Provided passage:
** START **

Liberty's Kids (stylized on-screen as Liberty's Kids: Est. 1776) is an American animated historical fiction television series produced by DIC Entertainment, and originally aired on PBS Kids from September 2, 2002, to April 4, 2003, with reruns airing on most PBS stations until October 8, 2004.

The series was based on an idea by Kevin O'Donnell and developed for television by Kevin O'Donnell, Robby London, Mike Maliani, and Andy Heyward, initially under the name of Poor Richard's Almanac. It received two Daytime Emmy nominations, in 2003 and 2004, both for Outstanding Performer in an Animated Program (Walter Cronkite, playing Benjamin Franklin). Its purpose is to teach its viewers about the origins of the United States. Like the cartoon mini-series This Is America, Charlie Brown earlier, Liberty's Kids tells of young people in dramas surrounding the major events in the Revolutionary War days.

** END **

Exercise set:
1. According to the Liberty's Kids passage, which network originally aired the series?
2. Write out the Liberty's Kids passage between "Liberty's Kids (stylized" and "October 8, 2004.", inclusive.
3. Condense the paragraph of the Liberty's Kids passage beginning "The series was based on an idea" into a bulleted list that keeps its main facts.
The data that follows has no connection to the Liberty's Kids passage.

Material provided:

** START **

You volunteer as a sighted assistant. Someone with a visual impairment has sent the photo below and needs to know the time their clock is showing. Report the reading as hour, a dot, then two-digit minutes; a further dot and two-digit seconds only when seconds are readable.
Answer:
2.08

** END **

Solutions by task:
1. PBS Kids

2.
Liberty's Kids (stylized on-screen as Liberty's Kids: Est. 1776) is an American animated historical fiction television series produced by DIC Entertainment, and originally aired on PBS Kids from September 2, 2002, to April 4, 2003, with reruns airing on most PBS stations until October 8, 2004.

3.
- Based on an idea by Kevin O'Donnell.
- Developed for television by Kevin O'Donnell, Robby London, Mike Maliani, and Andy Heyward, first under the name Poor Richard's Almanac.
- Earned two Daytime Emmy nominations (2003 and 2004) for Outstanding Performer in an Animated Program, both for Walter Cronkite as Benjamin Franklin.
- Aims to teach viewers about the origins of the United States.
- Like the earlier cartoon mini-series This Is America, Charlie Brown, it follows young people in dramas around major events of the Revolutionary War era.